Work order
Reproduce the data exactly and drop any pictures it holds.

Data for the task

::::::::

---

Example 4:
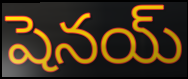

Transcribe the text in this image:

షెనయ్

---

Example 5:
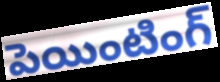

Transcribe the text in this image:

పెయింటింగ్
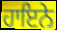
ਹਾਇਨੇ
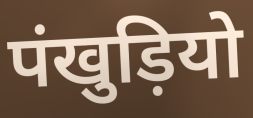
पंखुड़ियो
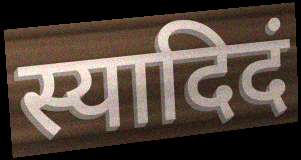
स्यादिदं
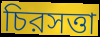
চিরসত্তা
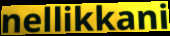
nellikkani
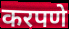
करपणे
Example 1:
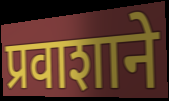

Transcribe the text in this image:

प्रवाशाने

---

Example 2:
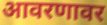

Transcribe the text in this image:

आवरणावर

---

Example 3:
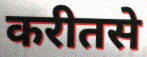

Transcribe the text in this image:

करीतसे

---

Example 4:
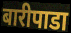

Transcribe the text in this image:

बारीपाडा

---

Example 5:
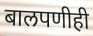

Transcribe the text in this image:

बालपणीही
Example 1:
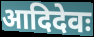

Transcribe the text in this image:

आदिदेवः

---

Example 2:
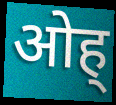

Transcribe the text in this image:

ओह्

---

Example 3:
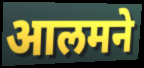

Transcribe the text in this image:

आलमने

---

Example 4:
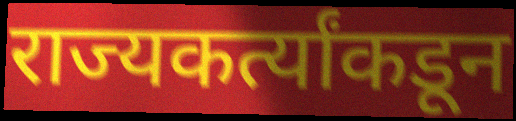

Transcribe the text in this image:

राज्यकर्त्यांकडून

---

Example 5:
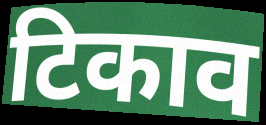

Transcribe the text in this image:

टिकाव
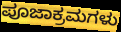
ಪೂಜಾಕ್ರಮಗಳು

::::::::

Response to this exercise
---

Example 4:

Transcribe the text in this image:

షెనయ్

---

Example 5:

Transcribe the text in this image:

పెయింటింగ్
ਹਾਇਨੇ
पंखुड़ियो
स्यादिदं
চিরসত্তা
nellikkani
करपणे
Example 1:

Transcribe the text in this image:

प्रवाशाने

---

Example 2:

Transcribe the text in this image:

आवरणावर

---

Example 3:

Transcribe the text in this image:

करीतसे

---

Example 4:

Transcribe the text in this image:

बारीपाडा

---

Example 5:

Transcribe the text in this image:

बालपणीही
Example 1:

Transcribe the text in this image:

आदिदेवः

---

Example 2:

Transcribe the text in this image:

ओह्

---

Example 3:

Transcribe the text in this image:

आलमने

---

Example 4:

Transcribe the text in this image:

राज्यकर्त्यांकडून

---

Example 5:

Transcribe the text in this image:

टिकाव
ಪೂಜಾಕ್ರಮಗಳು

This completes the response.